Eva Roos: Es gibt in der Stadt Organisationen und Parteien, die werden entweder deutsch oder französisch geführt. Dieses Nebeneinander ist meiner Meinung nach wichtig, um die Identitäten der Sprachgemeinschaften zu stärken. Daneben haben aber die meisten Bieler auch viele Kontakte zu Personen der anderen Sprachgruppe. Es geht weniger um ein Entweder-oder als viel mehr um ein Sowohl-als-auch. Die Zweisprachigen haben dabei eine Brückenfunktion und bringen die beiden Sprachgruppen einander näher…
SKD: …und tun so im Privaten, was das Forum im öffentlichen Bereich erreichen möchte?
Eva Roos: Das Forum für die Zweisprachigkeit will das Miteinander von Romands und Deutschschweizern unterstützen. Auch hier ist das Ziel also nicht ein Entweder-oder, sondern die Stärkung der einen Identität durch die Auseinandersetzung mit der jeweils anderen.
SKD: A propos Auseinandersetzung: Was ist eigentlich von der Expo.02 geblieben?
Eva Roos: Das abzuschätzen ist schwierig. Die vielen kleinen Begegnungen in den berühmten Warteschlangen sind sicher in den Köpfen der Expo-Besucher haften geblieben. Und all die jungen Menschen, die an der Expo mit Anderssprachigen gearbeitet haben, dürften unvergessliche Erinnerungen mit sich herumtragen. Anlässe wie die Kantonaltage haben zwar anregende Kontakte möglich gemacht, doch diese wirkten wohl bloss für den Moment. Mir scheint, es wäre während der Expo mehr möglich gewesen und ich glaube, dass die Leitung der Landesausstellung in der Sprachenfrage zu wenig sensibilisiert war. Auf regionaler Ebene gibt es jedoch ein Nach-Expo-Projekt der Gruppe «Helv6ti-Cit6», das die vier Expo-Städte mit-einander vernetzen wird.

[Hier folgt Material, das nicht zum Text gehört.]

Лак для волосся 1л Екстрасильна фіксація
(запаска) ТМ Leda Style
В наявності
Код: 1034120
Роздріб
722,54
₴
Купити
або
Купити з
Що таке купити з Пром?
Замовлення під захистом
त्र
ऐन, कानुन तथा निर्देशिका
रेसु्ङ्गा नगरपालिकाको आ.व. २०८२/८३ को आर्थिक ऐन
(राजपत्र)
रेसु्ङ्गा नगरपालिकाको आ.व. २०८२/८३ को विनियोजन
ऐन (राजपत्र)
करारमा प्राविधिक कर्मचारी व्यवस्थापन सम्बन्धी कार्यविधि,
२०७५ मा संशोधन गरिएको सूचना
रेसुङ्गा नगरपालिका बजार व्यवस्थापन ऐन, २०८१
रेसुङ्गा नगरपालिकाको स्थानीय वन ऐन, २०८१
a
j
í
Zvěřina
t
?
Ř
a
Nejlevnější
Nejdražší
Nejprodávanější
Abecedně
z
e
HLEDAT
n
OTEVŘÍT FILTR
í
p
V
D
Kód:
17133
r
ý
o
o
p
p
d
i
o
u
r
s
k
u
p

SKD: Die Sprachenfrage betrifft nicht nur das Französische und das Deutsche. In Ihrem Heimatkanton Thurgau hat sich eine Mehrheit der Eltern dafür ausgesprochen, dass ihre Kinder Englisch als erste Fremdsprache lernen. Was halten Sie davon?
Eva Roos: Ich bin der festen Meinung, dass eine Landessprache als erste Fremdsprache gelernt werden sollte. Doch auch hier finde ich, dass es nicht um ein Entweder-oder gehen kann: Französisch kann nicht durchs Englische ersetzt werden; die eine Sprache sollte die andere ergänzen. Unsere Kinder müssen beides können. Wird aber zuerst Englisch unterrichtet, so setzt dies politisch ein falsches Signal und es wird zudem innerhalb der Deutschschweiz ein neuer Graben aufgerissen. Ein Umzug von Bern nach Zürich oder umgekehrt wird künftig für eine Familie mit schulpflichtigen Kindern noch schwieriger sein! Ob das der Wirtschaft wirklich nützt…?
SKD: Die Schulkinder müssen Französisch und Englisch lernen. Dabei geht leicht vergessen, dass sie auch Deutsch beherrschen sollten…
Eva Roos: …und zwar Hochdeutsch. Dieses ist in den vergangenen Jahren durch die starke Mundartwelle zu sehr verdrängt worden. Es ist aber ganz wichtig, dass die Kinder in der Deutschschweiz sich auch in der Hochsprache verständigen können. Nicht zuletzt ermöglicht das auch ein besseres Verständnis zwischen Welsch- und Deutschschweizern. Wir können nämlich nicht von den Romands verlangen, dass sie mit uns Deutsch reden, wenn wir gleichzeitig nicht bereit sind, mit ihnen Hochdeutsch statt Dialekt zu sprechen.